━━ TEXT SHOWN ━━
JoeTR6
Dork
8/10/19 10:07 a.m.
The TR6 made it to Colorado after two long days of driving and an overnight stop in eastern Kansas.
Things weren't looking good after crossing into Colorado.
A severe thunderstorm producing hail and an EF-0 tornado was near our house. We just made it to a dinner stop one hour from home and waited it out. The carpets got a little wet, but no harm done. A flaky fuel gauge "fixed" itself near the end of the trip. Time for a new sender to replace the 44 year old original. Not bad service for a British electrical part.
The car ran great for 2000 miles. I leaned out the mixture 1/2 turn in Roanoke and adjusted the temperature compensators to make driving in traffic easier. Nothing else but 1/2 quart of oil and fuel stops needed. Cruising at 75 MPH through Kansas was great.
Now I need to decide whether to sell this car or my aging MSM. The TR6 is a little sluggish with carbs at altitude, and the project TR6 is nearing drivable condition. Plus, I'll get more money for the TR6 that will fund finishing the project car. And when the MSM succumbs to rust, there's the Exocet option. So I'm leaning towards selling the TR6.
I've been working on finishing the fuel lines. All of the lines are bent, connected, and clamped down. The final fitting of the throttle bodies and fuel rail are all that's left before I can test for fuel leaks.
Since I'm done crawling underneath the car (for now), I put the autocross wheels on and dropped it off the jack stands. The car wanted to see some sunlight, so I rolled it out to settle the suspension and see how things looked.
It sits a little high, but these are lower profile tires. They're the same tire that I use on the MSM (Bridgestone RE-71). There shouldn't be any issues with rubbing unless the suspension settles quite a lot more. Eyeballing the alignment, it looks pretty close. I somehow got the camber angle just about right on all corners.
Trying to remember what you are doing for shocks on this.
━━━
━━ GIVEN MATERIAL ━━
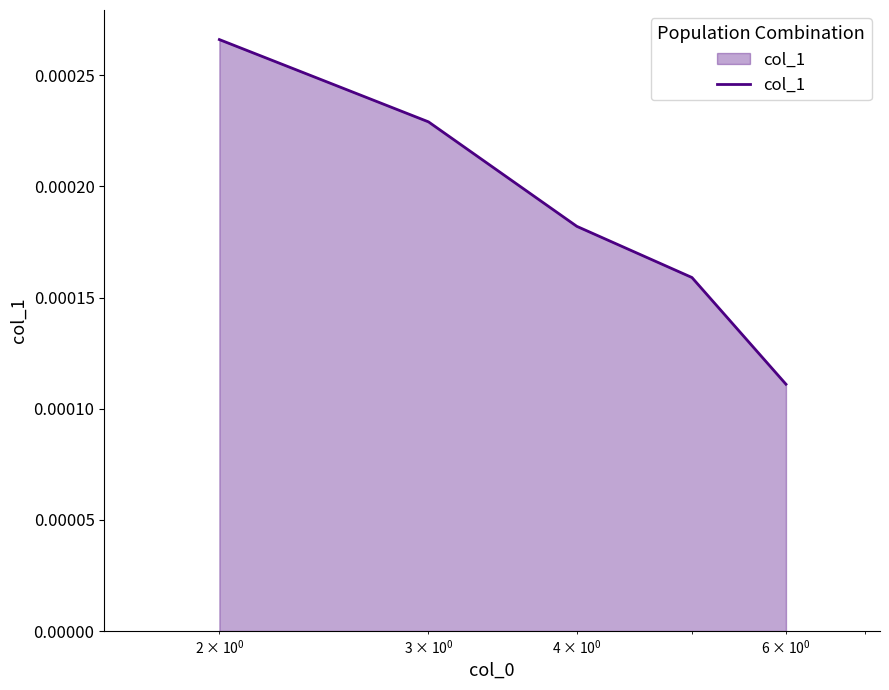

How many values are between 0 and 1?

5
━━━
**EXERCISE REQUIREMENTS**
Decide whether each of the following statements agrees with the post about the TR6, answering yes or no and quoting the words of the post that settle it. (a) The overnight stop on the drive to Colorado was in western Kansas. (b) The mixture was leaned out by half a turn in Roanoke. (c) The fuel gauge had to be replaced before the trip could be finished.

**YOUR SOLUTION**
(a) No: "an overnight stop in eastern Kansas."
(b) Yes: "I leaned out the mixture 1/2 turn in Roanoke"
(c) No: "A flaky fuel gauge "fixed" itself near the end of the trip."